Henry Wadsworth Longfellow attested to his macabre streak in an anecdote relating how at one dinner at the Webster home, the host amazed his guests by lowering the lights, fitting a noose around his own neck, and lolling his head forward, tongue protruding, over a bowl of blazing chemicals, to give a ghastly imitation of a man being hanged.

He wrote A Description of the Island of St. Michael (1821), was associate editor of the Boston Journal of Philosophy and the Arts (1824–26), compiled A Manual of Chemistry (1826), and brought out editions of Andrew Fyfe's Elements of Chemistry (1827) and Justus von Liebig's Animal Chemistry or Organic Chemistry (1841). Noted mineralogist and Harvard Professor, Clifford Frondel appraised Webster's books as "creditable" and had praise for them.

===Parkman–Webster murder case===

On November 23, 1849, Dr. George Parkman was murdered. After an investigation, John White Webster was accused of the murder on January 26, 1850. The murder trial was the 19th century equivalent of the "Case of the Century" and has been widely cited as one of the earliest uses of forensic evidence to identify a body. As the remains had been partially cremated, dental evidence and bone fragments were used to verify that they were Dr. Parkman's. The case was widely publicized in newspapers, particularly as Webster was also a professor at Harvard University. Webster was known to be in debt to Parkman and there had been arguments when Parkman pressed Webster for money.

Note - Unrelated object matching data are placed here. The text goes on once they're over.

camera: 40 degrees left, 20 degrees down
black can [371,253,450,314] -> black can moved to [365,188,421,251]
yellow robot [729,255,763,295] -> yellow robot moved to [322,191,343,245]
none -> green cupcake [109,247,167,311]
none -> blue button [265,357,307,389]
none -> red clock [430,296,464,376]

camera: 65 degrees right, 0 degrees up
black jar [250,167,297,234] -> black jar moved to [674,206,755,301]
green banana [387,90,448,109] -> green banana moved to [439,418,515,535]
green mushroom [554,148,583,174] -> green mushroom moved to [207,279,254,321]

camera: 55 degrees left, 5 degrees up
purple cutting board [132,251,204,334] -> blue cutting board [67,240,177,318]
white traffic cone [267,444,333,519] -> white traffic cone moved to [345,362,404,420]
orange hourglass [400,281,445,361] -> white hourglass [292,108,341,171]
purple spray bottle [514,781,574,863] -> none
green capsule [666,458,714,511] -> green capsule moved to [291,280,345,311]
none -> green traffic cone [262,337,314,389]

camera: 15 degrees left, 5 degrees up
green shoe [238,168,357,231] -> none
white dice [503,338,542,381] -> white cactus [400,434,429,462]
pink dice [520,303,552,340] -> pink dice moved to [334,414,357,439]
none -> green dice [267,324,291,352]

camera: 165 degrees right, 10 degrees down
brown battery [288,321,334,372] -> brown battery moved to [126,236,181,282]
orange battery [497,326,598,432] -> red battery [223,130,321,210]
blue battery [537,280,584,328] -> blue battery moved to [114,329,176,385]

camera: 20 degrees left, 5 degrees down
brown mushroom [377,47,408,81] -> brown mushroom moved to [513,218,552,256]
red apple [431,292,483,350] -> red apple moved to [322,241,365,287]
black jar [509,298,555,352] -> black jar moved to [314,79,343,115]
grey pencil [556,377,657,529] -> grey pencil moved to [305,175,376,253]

After a lengthy trial, where, under current Massachusetts law, Webster could not testify in his own defense, the jury was instructed by the principal judge, a close relative of the victim, that they "Must come back with a guilty verdict." The judge also issued one of the first ever “reasonable doubt” instructions to the jury, however. The most important factor about the case is that a great body of documentary testimony was either not used by Webster's lawyers or was denied admission into his defense. Helen Thomson wrote utilizing mostly the extensively re-written court testimony and newspaper accounts. Her book partially perpetuated the notion that Webster was guilty, although, she too had reservations about the testimony and verdict. Robert Sullivan, the chief criminal prosecutor for the State of Massachusetts, reviewed the entire documentary records of the Webster case and was convinced that Webster was innocent and that the murderer was actually Webster's accuser, Ephraim Littlefield: "The verdict not only was unwarranted, but appears to have been unduly guided by the judge's charge to the jury."

Webster was sentenced to death, taken to Boston's Leverett Street Jail on August 30, 1850, and publicly hanged.

==In popular culture==
The Parkman-Webster murder case was dramatized in the CBS radio program Crime Classics on July 13, 1953, in the episode entitled "The Terrible Deed of John White Webster". Webster was portrayed in this program by Jay Novello. The case was also discussed at length in the first episode of television programme Catching History's Criminals: The Forensics Story, focussing on identity. The series was produced by the BBC and the Open University in 2015. The case was also the subject of one of the 'Famous Trials' series of books edited by George Dilnot (qv) and published in England by Geoffrey Bles in 1928.